● WHAT YOU NEED TO DO:
Reproduce exactly the lines below from the one containing "about rethinking how" through the one containing "New Construction", including both, and nothing else.

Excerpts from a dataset
--------------------
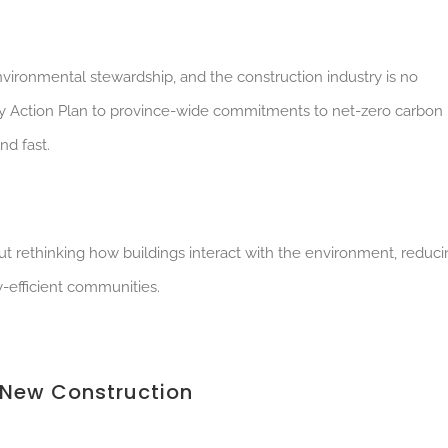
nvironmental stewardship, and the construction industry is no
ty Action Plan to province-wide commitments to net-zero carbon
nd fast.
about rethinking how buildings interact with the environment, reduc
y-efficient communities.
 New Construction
--------------------
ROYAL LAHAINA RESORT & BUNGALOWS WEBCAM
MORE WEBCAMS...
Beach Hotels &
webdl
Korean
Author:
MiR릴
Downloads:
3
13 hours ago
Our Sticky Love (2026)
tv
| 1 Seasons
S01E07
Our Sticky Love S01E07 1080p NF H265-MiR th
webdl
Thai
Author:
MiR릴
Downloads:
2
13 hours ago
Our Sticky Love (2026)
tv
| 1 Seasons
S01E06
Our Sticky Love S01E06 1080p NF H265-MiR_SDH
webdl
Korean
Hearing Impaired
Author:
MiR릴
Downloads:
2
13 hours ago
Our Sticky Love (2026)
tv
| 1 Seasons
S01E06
--------------------
● RESULT OF THIS EXERCISE:
about rethinking how buildings interact with the environment, reduc
y-efficient communities.
 New Construction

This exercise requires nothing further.